EXCERPT START

In [1]:
from collections import defaultdict
from convokit import Corpus, Utterance, Speaker, PolitenessStrategies, Coordination, TextParser
import json
import numpy as np
import os
import pandas as pd
import uuid

In [None]:
# Load data
folder_path = "results/base/"
data = []

for root, dirs, files in os.walk(folder_path):
    for filename in files:
        if filename.endswith(".json"):
            file_path = os.path.join(root, filename)
            try:
                with open(file_path, "r") as f:
                    entry = json.load(f)
                    data.append(entry)
            except json.JSONDecodeError as e:
                print(f"Skipped invalid JSON: {file_path} ({e})")

print(f"Loaded {len(data)} valid JSON result files from '{folder_path}' and its subfolders.")

Loaded 145 valid JSON result files from 'results/' and its subfolders.


In [3]:
utterances = []
speakers = {}
conversation_idx = 0

for log in data:
    model_0 = log['model_general_name_0']
    model_1 = log['model_general_name_1']
    dialogue = log['dialogue']
    conv_id = f"conv_{conversation_idx}"

EXCERPT END
SUPPLIED RECORDS START

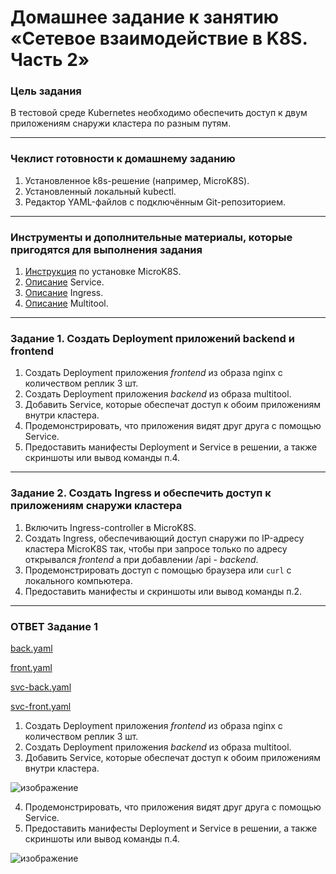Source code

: # Домашнее задание к занятию «Сетевое взаимодействие в K8S. Часть 2»

### Цель задания

В тестовой среде Kubernetes необходимо обеспечить доступ к двум приложениям снаружи кластера по разным путям.

------

### Чеклист готовности к домашнему заданию

1. Установленное k8s-решение (например, MicroK8S).
2. Установленный локальный kubectl.
3. Редактор YAML-файлов с подключённым Git-репозиторием.

------

### Инструменты и дополнительные материалы, которые пригодятся для выполнения задания

1. [Инструкция](https://microk8s.io/docs/getting-started) по установке MicroK8S.
2. [Описание](https://kubernetes.io/docs/concepts/services-networking/service/) Service.
3. [Описание](https://kubernetes.io/docs/concepts/services-networking/ingress/) Ingress.
4. [Описание](https://github.com/wbitt/Network-MultiTool) Multitool.

------

### Задание 1. Создать Deployment приложений backend и frontend

1. Создать Deployment приложения _frontend_ из образа nginx с количеством реплик 3 шт.
2. Создать Deployment приложения _backend_ из образа multitool. 
3. Добавить Service, которые обеспечат доступ к обоим приложениям внутри кластера. 
4. Продемонстрировать, что приложения видят друг друга с помощью Service.
5. Предоставить манифесты Deployment и Service в решении, а также скриншоты или вывод команды п.4.

------

### Задание 2. Создать Ingress и обеспечить доступ к приложениям снаружи кластера

1. Включить Ingress-controller в MicroK8S.
2. Создать Ingress, обеспечивающий доступ снаружи по IP-адресу кластера MicroK8S так, чтобы при запросе только по адресу открывался _frontend_ а при добавлении /api - _backend_.
3. Продемонстрировать доступ с помощью браузера или `curl` с локального компьютера.
4. Предоставить манифесты и скриншоты или вывод команды п.2.

----

### ОТВЕТ Задание 1
[back.yaml](https://github.com/Vadim-Nazarov/netologi/blob/main/kubernetes/15/back.yaml)

[front.yaml](https://github.com/Vadim-Nazarov/netologi/blob/main/kubernetes/15/front.yaml)

[svc-back.yaml](https://github.com/Vadim-Nazarov/netologi/blob/main/kubernetes/15/svc-back.yaml)

[svc-front.yaml](https://github.com/Vadim-Nazarov/netologi/blob/main/kubernetes/15/svc-front.yaml)

1. Создать Deployment приложения _frontend_ из образа nginx с количеством реплик 3 шт.
2. Создать Deployment приложения _backend_ из образа multitool. 
3. Добавить Service, которые обеспечат доступ к обоим приложениям внутри кластера.

![изображение](https://github.com/Vadim-Nazarov/netologi/assets/107613708/9f03f738-010a-41a0-b3c3-57997b0509f2)

4. Продемонстрировать, что приложения видят друг друга с помощью Service.
5. Предоставить манифесты Deployment и Service в решении, а также скриншоты или вывод команды п.4.

![изображение](https://github.com/Vadim-Nazarov/netologi/assets/107613708/d0ab78e7-3a37-458e-98c9-eab678504b6a)





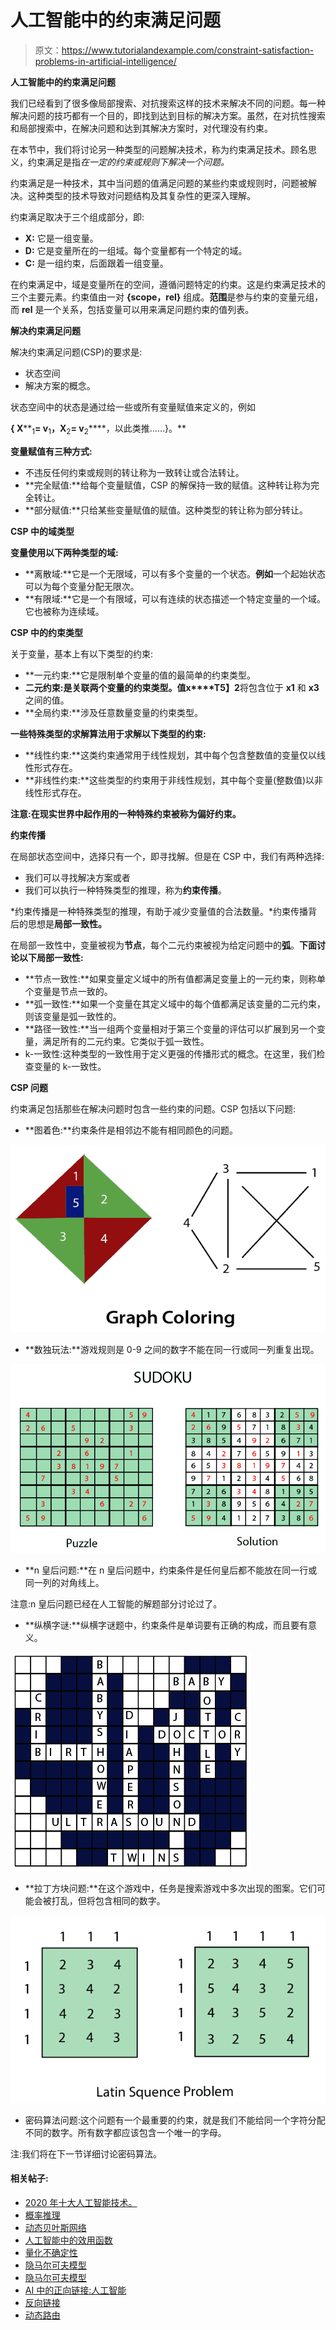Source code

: # 人工智能中的约束满足问题

> 原文：<https://www.tutorialandexample.com/constraint-satisfaction-problems-in-artificial-intelligence/>

**人工智能中的约束满足问题**

我们已经看到了很多像局部搜索、对抗搜索这样的技术来解决不同的问题。每一种解决问题的技巧都有一个目的，即找到达到目标的解决方案。虽然，在对抗性搜索和局部搜索中，在解决问题和达到其解决方案时，对代理没有约束。

在本节中，我们将讨论另一种类型的问题解决技术，称为约束满足技术。顾名思义，约束满足是指*在一定的约束或规则下解决一个问题。*

约束满足是一种技术，其中当问题的值满足问题的某些约束或规则时，问题被解决。这种类型的技术导致对问题结构及其复杂性的更深入理解。

约束满足取决于三个组成部分，即:

*   **X:** 它是一组变量。
*   **D:** 它是变量所在的一组域。每个变量都有一个特定的域。
*   **C:** 是一组约束，后面跟着一组变量。

在约束满足中，域是变量所在的空间，遵循问题特定的约束。这是约束满足技术的三个主要元素。约束值由一对 **{scope，rel}** 组成。**范围**是参与约束的变量元组，而 **rel** 是一个关系，包括变量可以用来满足问题约束的值列表。

**解决约束满足问题**

解决约束满足问题(CSP)的要求是:

*   状态空间
*   解决方案的概念。

状态空间中的状态是通过给一些或所有变量赋值来定义的，例如

**{ X****<sub>1</sub>****= v****<sub>1</sub>****，X****<sub>2</sub>****= v****<sub>2</sub>****，以此类推……}。**

**变量赋值有三种方式:**

*   不违反任何约束或规则的转让称为一致转让或合法转让。
*   **完全赋值:**给每个变量赋值，CSP 的解保持一致的赋值。这种转让称为完全转让。
*   **部分赋值:**只给某些变量赋值的赋值。这种类型的转让称为部分转让。

**CSP 中的域类型**

**变量使用以下两种类型的域:**

*   **离散域:**它是一个无限域，可以有多个变量的一个状态。**例如**一个起始状态可以为每个变量分配无限次。
*   **有限域:**它是一个有限域，可以有连续的状态描述一个特定变量的一个域。它也被称为连续域。

**CSP 中的约束类型**

关于变量，基本上有以下类型的约束:

*   **一元约束:**它是限制单个变量的值的最简单的约束类型。
*   **二元约束:**是关联两个变量的约束类型。值**x****T5】2**将包含位于 **x1** 和 **x3** 之间的值。
*   **全局约束:**涉及任意数量变量的约束类型。

**一些特殊类型的求解算法用于求解以下类型的约束:**

*   **线性约束:**这类约束通常用于线性规划，其中每个包含整数值的变量仅以线性形式存在。
*   **非线性约束:**这些类型的约束用于非线性规划，其中每个变量(整数值)以非线性形式存在。

**注意:**在现实世界中起作用的一种特殊约束被称为**偏好约束。**

**约束传播**

在局部状态空间中，选择只有一个，即寻找解。但是在 CSP 中，我们有两种选择:

*   我们可以寻找解决方案或者
*   我们可以执行一种特殊类型的推理，称为**约束传播**。

*约束传播是一种特殊类型的推理，有助于减少变量值的合法数量。*约束传播背后的思想是**局部一致性。**

在局部一致性中，变量被视为**节点**，每个二元约束被视为给定问题中的**弧**。**下面讨论以下局部一致性:**

*   **节点一致性:**如果变量定义域中的所有值都满足变量上的一元约束，则称单个变量是节点一致的。
*   **弧一致性:**如果一个变量在其定义域中的每个值都满足该变量的二元约束，则该变量是弧一致性的。
*   **路径一致性:**当一组两个变量相对于第三个变量的评估可以扩展到另一个变量，满足所有的二元约束。它类似于弧一致性。
*   k-一致性:这种类型的一致性用于定义更强的传播形式的概念。在这里，我们检查变量的 k-一致性。

**CSP 问题**

约束满足包括那些在解决问题时包含一些约束的问题。CSP 包括以下问题:

*   **图着色:**约束条件是相邻边不能有相同颜色的问题。

![Graph coloring](img/b7299893fe85fb002edab0b10af94f47.png)

*   **数独玩法:**游戏规则是 0-9 之间的数字不能在同一行或同一列重复出现。

![SUDOKU](img/9a45337343ca919eb1030256988551be.png)

*   **n 皇后问题:**在 n 皇后问题中，约束条件是任何皇后都不能放在同一行或同一列的对角线上。

注意:n 皇后问题已经在人工智能的解题部分讨论过了。

*   **纵横字谜:**纵横字谜题中，约束条件是单词要有正确的构成，而且要有意义。

![CrossWord](img/8173b760c70fbc5db859e419dde1fedc.png)

*   **拉丁方块问题:**在这个游戏中，任务是搜索游戏中多次出现的图案。它们可能会被打乱，但将包含相同的数字。

![Latin square Problem](img/65b414cdbdf2bcf1203e18b1de58eda8.png)

*   密码算法问题:这个问题有一个最重要的约束，就是我们不能给同一个字符分配不同的数字。所有数字都应该包含一个唯一的字母。

注:我们将在下一节详细讨论密码算法。

#### 相关帖子:

*   [2020 年十大人工智能技术。](https://www.tutorialandexample.com/artificial-intelligence-technologies-in-2020/)
*   [概率推理](https://www.tutorialandexample.com/probabilistic-reasoning/)
*   [动态贝叶斯网络](https://www.tutorialandexample.com/dynamic-bayesian-networks/)
*   [人工智能中的效用函数](https://www.tutorialandexample.com/utility-functions-in-artificial-intelligence/)
*   [量化不确定性](https://www.tutorialandexample.com/quantifying-uncertainty/)
*   [隐马尔可夫模型](https://www.tutorialandexample.com/hidden-markov-models/)
*   [隐马尔可夫模型](https://www.tutorialandexample.com/hidden-markov-models/)
*   [AI 中的正向链接:人工智能](https://www.tutorialandexample.com/forward-chaining/)
*   [反向链接](https://www.tutorialandexample.com/backward-chaining/)
*   [动态路由](https://www.tutorialandexample.com/dynamic-routing/)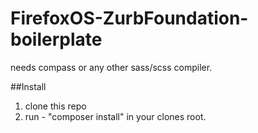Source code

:FirefoxOS-ZurbFoundation-boilerplate
====================================

needs compass or any other sass/scss compiler.


##Install

1. clone this repo
2. run - "composer install" in your clones root.
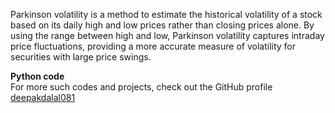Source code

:Parkinson volatility is a method to estimate the historical volatility of a stock based on its daily high and low prices rather than closing prices alone.
By using the range between high and low, Parkinson volatility captures intraday price fluctuations, providing a more accurate measure of volatility for securities with large price swings.


**Python code** <br/>
For more such codes and projects, check out the GitHub profile [deepakdalal081](https://github.com/Deepakdalal081)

SUPPLIED RECORDS END

## EXERCISE SET
- a) Answer the following questions using the notebook excerpt:
(i) What path string is assigned to folder_path?
(ii) What ending must a filename have for the file to be opened and loaded?
(iii) To what value is conversation_idx initialized?
- b) Render this sentence from the notebook excerpt into Spanish: "Loaded 145 valid JSON result files from 'results/' and its subfolders."
- c) Duplicate the portion of the notebook excerpt between "data.append(entry)" and "from 'results/' and its subfolders.", inclusive.
Rely solely on the notebook excerpt when responding.

## OUTPUTS FOR THE TASKS
- a)
(i) "results/base/"
(ii) ".json"
(iii) 0

- b) Se cargaron 145 archivos de resultados JSON válidos desde 'results/' y sus subcarpetas.

- c)
data.append(entry)
            except json.JSONDecodeError as e:
                print(f"Skipped invalid JSON: {file_path} ({e})")

print(f"Loaded {len(data)} valid JSON result files from '{folder_path}' and its subfolders.")

Loaded 145 valid JSON result files from 'results/' and its subfolders.